I love using the fingerprint scanner on my phone. When I’m trying to pull up a recipe while cooking or have a drink in my hand, it makes getting into my phone simple while keeping it secure. But it seems that it may not be as secure as we think. The same way that people have been able to fool face-recognition sensors with facsimiles of faces, researchers have developed a set of “master” fingerprints – like a master key – that shows some flaws in the process.
Researchers at the University of Michigan have developed a set of fake digital fingerprints that put together the common features found in many fingerprints.
With these digital composites, the team was able to get matches 65 percent of the time in their simulation. This is just a simulation, and the New York Times says that experts think the process would be less successful in the real world, but it does still introduce a worry.
Matching snapshots
While no two fingerprints are exactly alike, there are patterns, and our phones read our prints by comparing them to snapshots of parts of our fingers. So the print stored on your phone is a bunch of tiny pieces of prints rather than a scan of a full print, and those little pieces have more similarity than total prints do.

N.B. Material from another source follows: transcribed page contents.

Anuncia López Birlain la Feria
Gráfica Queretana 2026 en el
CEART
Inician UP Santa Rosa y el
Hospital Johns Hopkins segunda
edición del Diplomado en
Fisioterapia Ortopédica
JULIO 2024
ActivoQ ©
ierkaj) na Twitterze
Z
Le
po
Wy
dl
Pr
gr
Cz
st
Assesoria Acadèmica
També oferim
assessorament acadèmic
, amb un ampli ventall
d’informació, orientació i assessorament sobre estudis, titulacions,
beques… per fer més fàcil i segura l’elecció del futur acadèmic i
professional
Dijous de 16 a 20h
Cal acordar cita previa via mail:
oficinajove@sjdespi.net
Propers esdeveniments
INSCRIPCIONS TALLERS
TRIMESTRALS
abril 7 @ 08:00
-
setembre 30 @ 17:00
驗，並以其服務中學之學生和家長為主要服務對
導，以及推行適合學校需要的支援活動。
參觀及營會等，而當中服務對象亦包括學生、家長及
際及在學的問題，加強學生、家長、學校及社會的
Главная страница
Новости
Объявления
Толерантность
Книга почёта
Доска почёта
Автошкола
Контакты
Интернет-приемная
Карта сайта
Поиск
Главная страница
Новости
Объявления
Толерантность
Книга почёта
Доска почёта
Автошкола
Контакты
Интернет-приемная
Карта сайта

Dr. Nasir Memon, a professor at NYU’s Tandon School of Engineering and one of three authors of the study, believes that if one could print a glove with the so-called MasterPrints on them, 40-50 percent of iPhones could be accessed within the 5 tries allowed before the password prompt pops up.
The potential ramifications of this will be hard to guess at until these studies start putting physical prints against physical phones, but Memon said the risk drops as you have fewer prints included on the phone. More prints stored means more snapshots and more potential matches.
There’s not much to worry about quite yet, but maybe our phones should have multi-factor authentication as well.